Saved entries
>>>

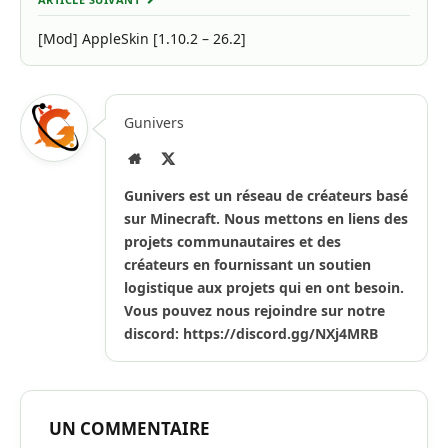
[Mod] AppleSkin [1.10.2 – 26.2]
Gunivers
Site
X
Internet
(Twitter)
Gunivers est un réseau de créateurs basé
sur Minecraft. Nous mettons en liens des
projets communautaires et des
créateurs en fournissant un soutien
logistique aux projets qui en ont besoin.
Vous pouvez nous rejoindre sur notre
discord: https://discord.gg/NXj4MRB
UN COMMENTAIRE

<<<
>>>

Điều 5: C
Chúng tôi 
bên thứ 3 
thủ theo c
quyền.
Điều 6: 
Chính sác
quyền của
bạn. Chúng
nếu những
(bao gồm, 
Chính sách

<<<

| Exercise objective |
Identify each line in the items above that contains the word "projets", and copy those lines. Uppercase and lowercase letters count as different.

| Answer area |
projets communautaires et des
logistique aux projets qui en ont besoin.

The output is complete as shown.